Final preparation for the Camino

The sky purpled darkly as we set off up the hill, packs loaded as though for the journey — plus a bit. The hard part now, is not the packs, but the mind. We have trained physically, walking and increasing distance steadily, the next part was to get used to the packs, then walking with fully loaded packs.

But now, as we prepare to package the packs for the flight, the heavy part is the mind. The long-range weather forecasts are not good, and already the forthcoming French rail strike has changed our mode of travel from train to bus. And to cap it all off, much of Spain and the Pyrenees is still under snow.

But to paraphrase the novel Dune, fear is the mind killer. There is a Camino saying that the weight of your pack is the sum of your fears. It is easy to overthink and try to prepare for every eventuality. This only results in an overloaded pack. It is time to get back to basics — It is time to travel mindfully.
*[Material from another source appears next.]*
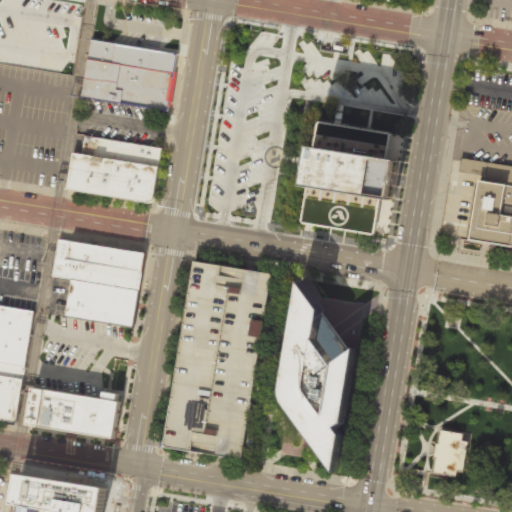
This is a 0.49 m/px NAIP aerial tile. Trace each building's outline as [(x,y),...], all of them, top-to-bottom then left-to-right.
[(90,40),(81,98),(169,111),(177,53),(90,40)] [(318,120),(314,145),(307,184),(302,220),(374,232),(389,133),(318,120)] [(72,153),(67,191),(154,203),(161,147),(85,137),(83,154),(72,153)] [(511,185),(477,180),(468,237),(511,244),(511,185)] [(58,237),(52,275),(71,278),(66,314),(133,325),(144,250),(58,237)] [(195,260),(272,273),(242,458),(164,445),(195,260)] [(301,281),(285,386),(284,393),(286,398),(289,405),(336,472),(343,432),(338,426),(345,421),(355,348),(309,291),(301,281)] [(0,303),(33,309),(24,366),(0,362),(0,303)] [(0,362),(0,417),(15,420),(24,366),(0,362)] [(34,388),(28,427),(115,439),(121,400),(34,388)] [(440,428),(438,442),(436,442),(433,458),(435,459),(433,472),(457,476),(457,471),(463,472),(469,440),(463,439),(464,432),(440,428)] [(106,485),(101,511),(26,511),(14,510),(20,472),(106,485)]
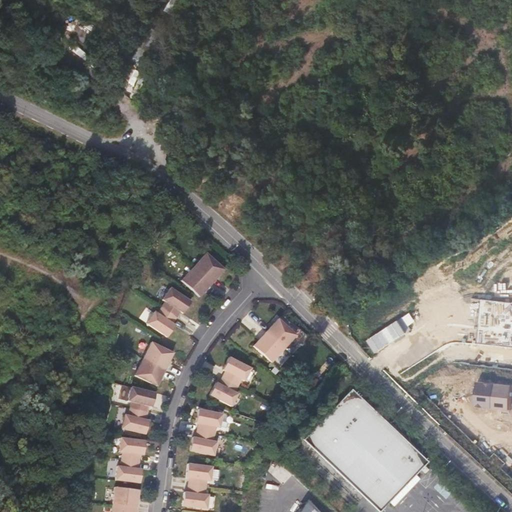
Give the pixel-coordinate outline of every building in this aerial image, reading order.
[(110,8),(107,6),(97,0),(93,0),(88,10),(99,16),(104,19),(110,8)] [(179,20),(191,0),(172,0),(165,11),(166,11),(167,12),(179,20)] [(169,39),(179,20),(167,12),(155,31),(158,33),(169,39)] [(157,58),(169,39),(158,33),(155,31),(154,31),(152,30),(141,47),(140,47),(141,48),(157,58)] [(90,56),(64,40),(61,46),(87,61),(90,56)] [(138,50),(132,63),(144,68),(149,55),(138,50)] [(135,101),(152,73),(149,72),(147,71),(145,70),(130,98),(134,100),(135,101)] [(135,85),(141,72),(136,70),(130,83),(135,85)] [(219,276),(224,270),(206,253),(193,267),(212,283),(217,278),(215,276),(217,274),(219,276)] [(212,283),(193,267),(181,281),(199,297),(205,291),(202,289),(204,287),(206,289),(212,283)] [(311,290),(304,284),(302,286),(308,293),(311,290)] [(182,314),(190,302),(170,288),(162,300),(164,302),(161,308),(173,316),(177,310),(179,312),(182,314)] [(511,302),(479,300),(475,344),(511,347),(511,302)] [(141,315),(149,319),(153,312),(146,308),(141,315)] [(174,326),(172,324),(169,322),(173,316),(161,308),(157,314),(154,312),(146,324),(166,337),(174,326)] [(283,349),(296,336),(277,319),(272,325),(274,327),(273,329),(270,327),(265,333),(283,349)] [(271,363),(283,349),(265,333),(260,338),(262,340),(260,342),(258,340),(253,346),(271,363)] [(170,360),(173,353),(151,342),(143,359),(165,370),(168,362),(166,361),(167,359),(170,360)] [(244,382),(251,369),(228,357),(222,370),(224,371),(227,373),(224,379),(238,386),(241,380),(244,382)] [(161,378),(165,370),(143,359),(134,376),(156,387),(160,380),(157,379),(158,376),(161,378)] [(235,393),(238,386),(224,379),(221,385),(218,384),(215,382),(209,395),(231,407),(238,394),(235,393)] [(475,407),(491,409),(494,383),(478,382),(475,407)] [(491,409),(507,410),(510,385),(494,383),(491,409)] [(151,407),(155,393),(131,387),(127,401),(130,402),(129,409),(143,412),(145,405),(148,406),(151,407)] [(424,466),(426,463),(350,391),(304,439),(380,511),(420,469),(425,474),(428,470),(424,466)] [(148,421),(145,420),(141,419),(143,412),(129,409),(127,416),(124,415),(120,429),(145,435),(148,421)] [(219,429),(222,414),(197,409),(195,423),(198,424),(200,425),(199,431),(215,435),(216,428),(219,429)] [(214,456),(216,442),(213,441),(215,435),(199,431),(198,438),(195,438),(192,437),(189,451),(214,456)] [(143,455),(144,441),(120,438),(118,452),(121,453),(120,460),(135,461),(136,454),(139,455),(143,455)] [(511,469),(511,449),(511,448),(501,459),(511,469)] [(139,483),(141,469),(138,469),(134,469),(135,461),(120,460),(120,467),(116,466),(115,480),(139,483)] [(210,481),(212,467),(187,464),(185,478),(188,478),(191,479),(190,486),(206,488),(207,481),(210,481)] [(447,498),(452,490),(439,481),(434,488),(447,498)] [(207,509),(208,495),(205,494),(206,488),(190,486),(189,492),(186,492),(183,492),(182,506),(207,509)] [(135,501),(135,498),(138,498),(139,491),(113,488),(111,505),(137,509),(137,501),(135,501)] [(316,511),(305,501),(297,511),(316,511)]
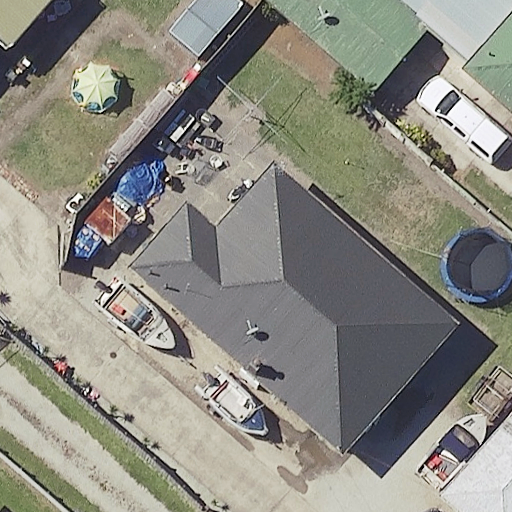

Our basic physical needs are simple: 2 changes of tops, 1 fleecy, 1 pair of trekking pants (the other is to wear), a lightweight Goretex jacket for the wind and rain, and rain pants in case it gets really stormy. 3 pairs of undies (one to wear), 3 pairs of socks (1 to wear) and the same with sock liners. A lightweight sleeping bag a few toiletries and your choice of tech – I recommend at least a phone – for emergencies or to make a booking ahead or to communicate with family. It can double as your camera too.

It is better to pack a bit light and then add along the way if you really need something. For most normal medical requirements there are chemists/farmacia in most towns, and the larger centres will be able to supply any gear shortfalls – including backpacks, poles, fleecies etc. Even the hamlets often have vending machines with blister care and pain relief products, so for these kinds of things, just carry enough for a day or two, and buy more as and when you need them.

But the main thing to pack is your mindful appreciation for those who have gone before and for those who walk with us on our journey, both inner and outer. I call this packing a lighter mind – leave anxieties, judgemental attitudes and enmities behind, and find the world as you encounter it.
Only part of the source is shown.